Enter any integer and step through the half-reversal algorithm. Watch x shrink from the right while reversed grows.
We process roughly half the digits of the number. Since a number n has log₁₀(n) digits, we do about log₁₀(n) / 2 iterations -- which is O(log₁₀ n). Each iteration performs one modulo, one multiplication, and one integer division, all O(1). Only a single integer variable (reversed) is used regardless of input size.
Converting the integer to a string produces log10(n) characters, then reversing and comparing scans them all. The string itself and its reversed copy each require O(log n) auxiliary memory.

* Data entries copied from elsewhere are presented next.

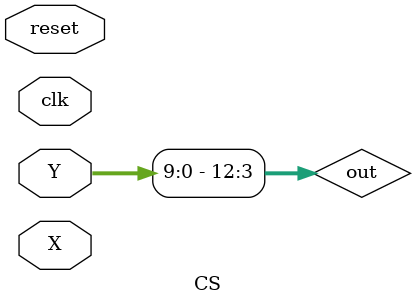
<source format=v>
module FindMaxLessThenAVG(input i1,
                          input i2,
                          input [7:0] v1,
                          input [7:0] v2, 
                          output reg [7:0] t_i,
                          output reg [7:0]  o_v);

wire flag;
assign flag = v1 > v2;

always @(*) begin
    case({i1, i2})
        2'b00: begin
            t_i <= 0;
            if(flag) o_v <= v1;
            else o_v <= v2;
        end
        2'b01: begin
            t_i <= 0;
            o_v <= v1;
        end
        2'b10: begin
            t_i <= 0;
            o_v <= v2;
        end
        default: begin
            t_i <= 1;
            o_v <= 8'bx;
        end
    endcase
end
endmodule

module CS(input [9:0] Y,
          input [7:0] X,
          input reset,
          input clk);

reg  [71:0] data;
reg  [11:0] r_sum;
reg  [8:0]  r_flag;
wire [11:0] sum;
wire [8:0]  flag;
wire [20:0] avg;
wire [7:0]  t_i; // tmp invaild
wire [63:0] t_v; // tmp value
wire [12:0] out;

always @(posedge clk or posedge reset) begin
    if(reset) begin
        data <= 72'b0;
        r_sum <= 0;
        r_flag <= 8'b0;
    end
    else begin
        data <= {data[63:0], X};
        r_sum <= sum;
        r_flag <= flag;
    end
end

assign sum = r_sum - {4'b0, data[71:64]} + {4'b0, X};

// avg = (sum * 512 + sum * 8) - (sum *  64) + (sum / 512 + sum * 8) - sum
// avg = sum * (512 - 64 + 8 - 1 + 1/8 + 1/512 = 455 + 65/512 = 455.126953125 ≒ 4096/9)
// avg = sum * (4096 / 9)
assign avg = {sum, sum[11:3]} - {2'b0, sum, 6'b0} + {5'b0, sum, sum[11:9]} - {8'b0, sum};

assign flag[0] = data[63:56] > avg[19:12];
assign flag[1] = data[55:48] > avg[19:12];
assign flag[2] = data[47:40] > avg[19:12];
assign flag[3] = data[39:32] > avg[19:12];
assign flag[4] = data[31:24] > avg[19:12];
assign flag[5] = data[23:16] > avg[19:12];
assign flag[6] = data[15:8] > avg[19:12];
assign flag[7] = data[7:0] > avg[19:12];
assign flag[8] = X > avg[19:12];

FindMaxLessThenAVG f11(r_flag[0], r_flag[1], data[71:64], data[63:56], t_i[0], t_v[7:0]);
FindMaxLessThenAVG f12(r_flag[2], r_flag[3], data[55:48], data[47:40], t_i[1], t_v[15:8]);
FindMaxLessThenAVG f13(r_flag[4], r_flag[5], data[39:32], data[31:24], t_i[2], t_v[23:16]);
FindMaxLessThenAVG f14(r_flag[6], r_flag[7], data[23:16], data[15:8], t_i[3], t_v[31:24]);
FindMaxLessThenAVG f21(t_i[0], t_i[1], t_v[7:0], t_v[15:8], t_i[4], t_v[39:32]);
FindMaxLessThenAVG f22(t_i[2], t_i[3], t_v[23:16], t_v[31:24], t_i[5], t_v[47:40]);
FindMaxLessThenAVG f23(t_i[4], t_i[5], t_v[39:32], t_v[47:40], t_i[6], t_v[55:48]);
FindMaxLessThenAVG f24(t_i[6], r_flag[8], t_v[55:48], data[7:0], t_i[7], t_v[63:56]);

assign out = {1'b0, r_sum} + {1'b0, {1'b0, t_v[63:56], 3'b0} + {4'b0, t_v[63:56]}};
assign Y = out[12:3];

endmodule
</source>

Extracts every digit via repeated modulo and integer division (log10(n) iterations), building the fully reversed number in a single integer variable. No string allocation needed, but risks overflow for values near Integer.MAX_VALUE.

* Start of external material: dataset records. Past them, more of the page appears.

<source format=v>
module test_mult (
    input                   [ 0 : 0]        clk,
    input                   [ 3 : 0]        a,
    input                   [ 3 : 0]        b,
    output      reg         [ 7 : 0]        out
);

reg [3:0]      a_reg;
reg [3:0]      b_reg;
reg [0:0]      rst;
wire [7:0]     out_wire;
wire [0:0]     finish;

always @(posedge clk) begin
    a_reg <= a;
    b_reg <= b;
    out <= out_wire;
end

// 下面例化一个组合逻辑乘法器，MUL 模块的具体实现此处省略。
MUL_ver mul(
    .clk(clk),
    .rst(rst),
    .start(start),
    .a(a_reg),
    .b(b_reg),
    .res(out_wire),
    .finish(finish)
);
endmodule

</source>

Processes only half the digits (log10(n) / 2 iterations) by popping digits from x and pushing onto reversed until they meet in the middle. The reversed half never exceeds the square root of the original, eliminating any overflow risk with just one integer variable.

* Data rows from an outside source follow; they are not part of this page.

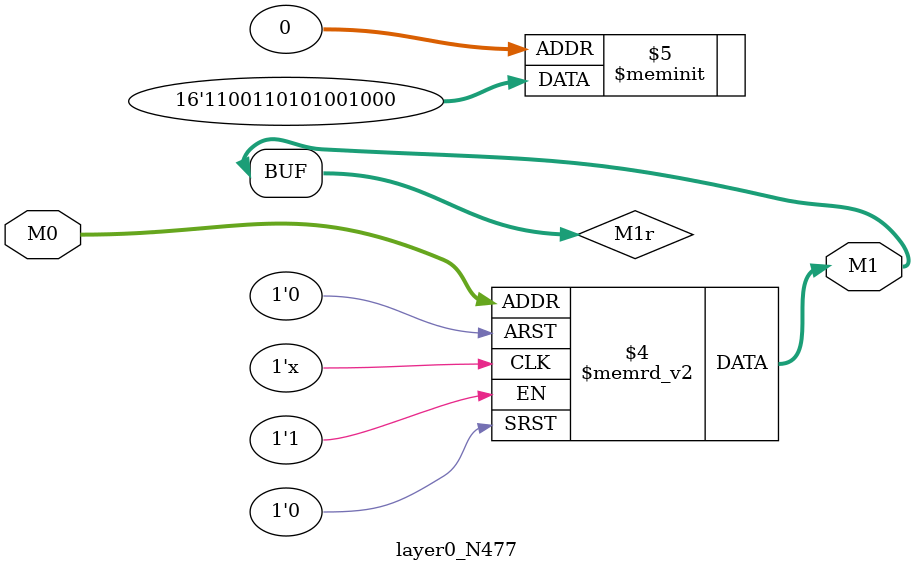
<source format=v>
module layer0_N477 ( input [2:0] M0, output [1:0] M1 );

	(*rom_style = "distributed" *) reg [1:0] M1r;
	assign M1 = M1r;
	always @ (M0) begin
		case (M0)
			3'b000: M1r = 2'b00;
			3'b100: M1r = 2'b01;
			3'b010: M1r = 2'b00;
			3'b110: M1r = 2'b00;
			3'b001: M1r = 2'b10;
			3'b101: M1r = 2'b11;
			3'b011: M1r = 2'b01;
			3'b111: M1r = 2'b11;

		endcase
	end
endmodule

</source>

Reversing only half avoids overflow entirely. A full reversal of a number near Integer.MAX_VALUE would overflow the reversed result. By stopping at the midpoint, the reversed half is at most the square root of the original -- safely within integer range, with no overflow check needed.
Review these before coding to avoid predictable interview regressions.
Wrong move: Temporary multiplications exceed integer bounds.
Usually fails on: Large inputs wrap around unexpectedly.
Fix: Use wider types, modular arithmetic, or rearranged operations.